EXCERPTED RECORDS Block Start

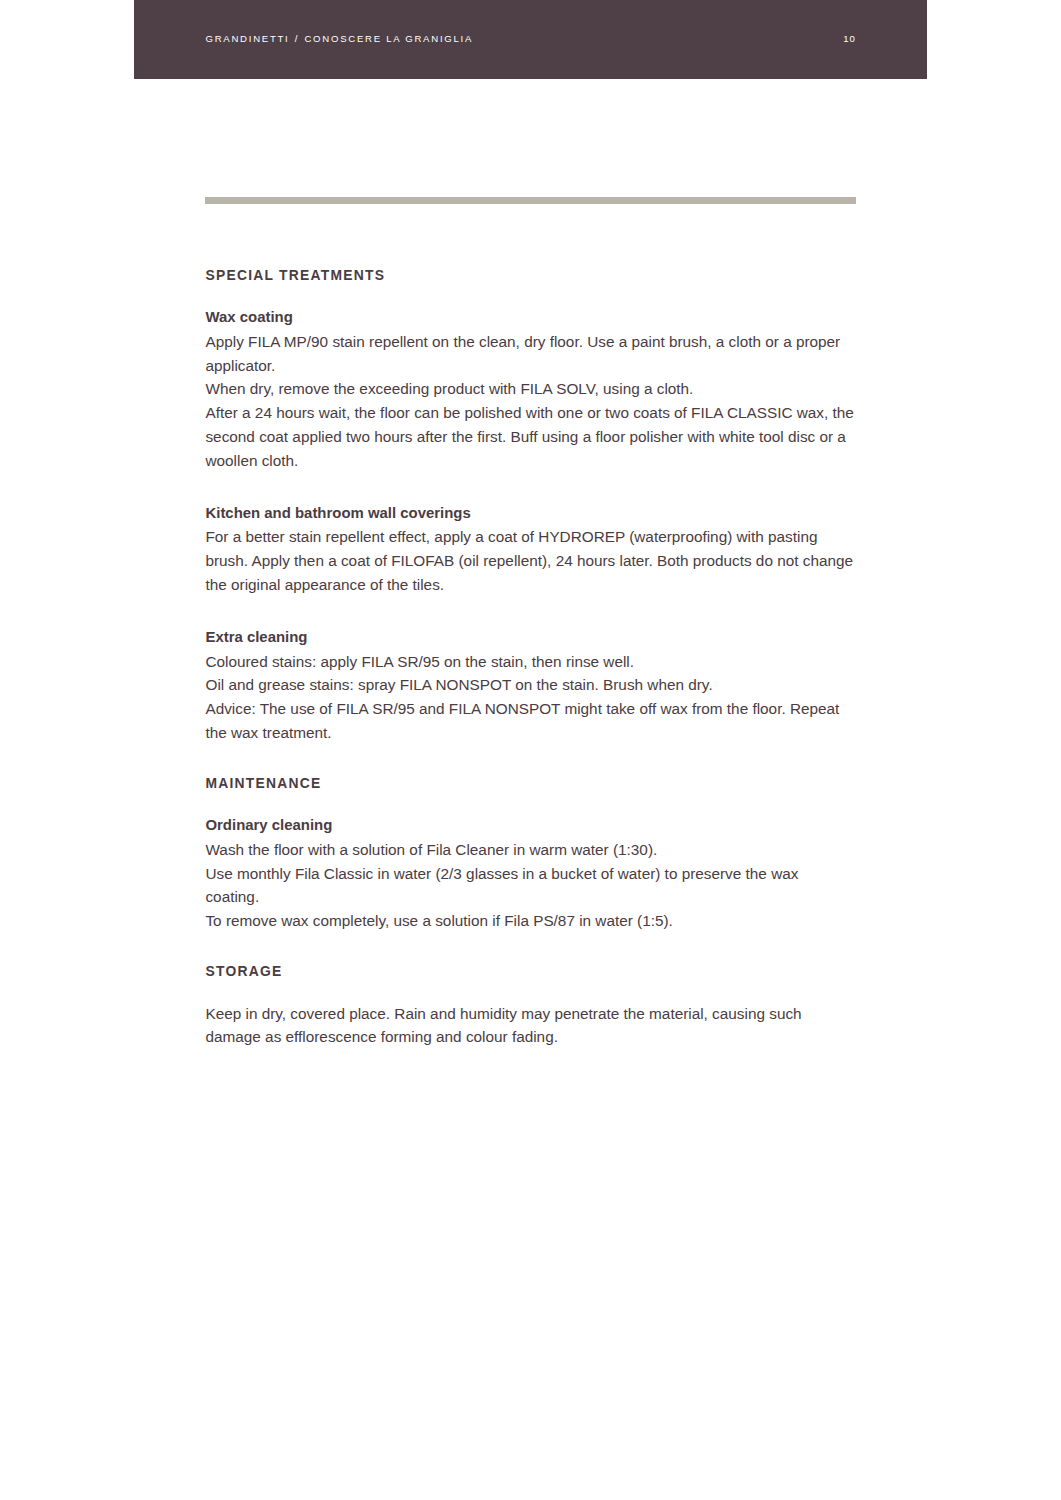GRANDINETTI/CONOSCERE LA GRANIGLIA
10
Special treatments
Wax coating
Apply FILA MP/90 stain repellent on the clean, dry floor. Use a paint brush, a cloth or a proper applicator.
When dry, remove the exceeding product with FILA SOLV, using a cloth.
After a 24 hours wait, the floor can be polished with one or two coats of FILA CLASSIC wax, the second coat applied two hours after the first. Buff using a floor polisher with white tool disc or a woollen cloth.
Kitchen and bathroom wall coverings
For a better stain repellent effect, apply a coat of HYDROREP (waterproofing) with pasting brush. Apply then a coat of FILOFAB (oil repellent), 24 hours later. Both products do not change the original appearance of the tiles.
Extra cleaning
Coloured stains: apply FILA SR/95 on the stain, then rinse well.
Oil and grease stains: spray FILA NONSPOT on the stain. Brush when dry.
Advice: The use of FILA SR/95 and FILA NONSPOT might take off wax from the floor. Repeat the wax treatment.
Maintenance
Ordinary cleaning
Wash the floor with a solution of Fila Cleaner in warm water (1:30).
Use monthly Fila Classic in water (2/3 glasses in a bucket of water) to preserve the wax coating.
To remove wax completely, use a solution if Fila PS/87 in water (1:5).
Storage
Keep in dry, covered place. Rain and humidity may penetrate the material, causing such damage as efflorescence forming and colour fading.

EXCERPTED RECORDS Block End

▶ [DIRECTIONS]
Copy out exactly the lines from the line with "Oil and grease" to the end of the listing, including both of those lines, and give nothing else.

▶ [ANSWER TO THE PROBLEM]
Oil and grease stains: spray FILA NONSPOT on the stain. Brush when dry.
Advice: The use of FILA SR/95 and FILA NONSPOT might take off wax from the floor. Repeat the wax treatment.
Maintenance
Ordinary cleaning
Wash the floor with a solution of Fila Cleaner in warm water (1:30).
Use monthly Fila Classic in water (2/3 glasses in a bucket of water) to preserve the wax coating.
To remove wax completely, use a solution if Fila PS/87 in water (1:5).
Storage
Keep in dry, covered place. Rain and humidity may penetrate the material, causing such damage as efflorescence forming and colour fading.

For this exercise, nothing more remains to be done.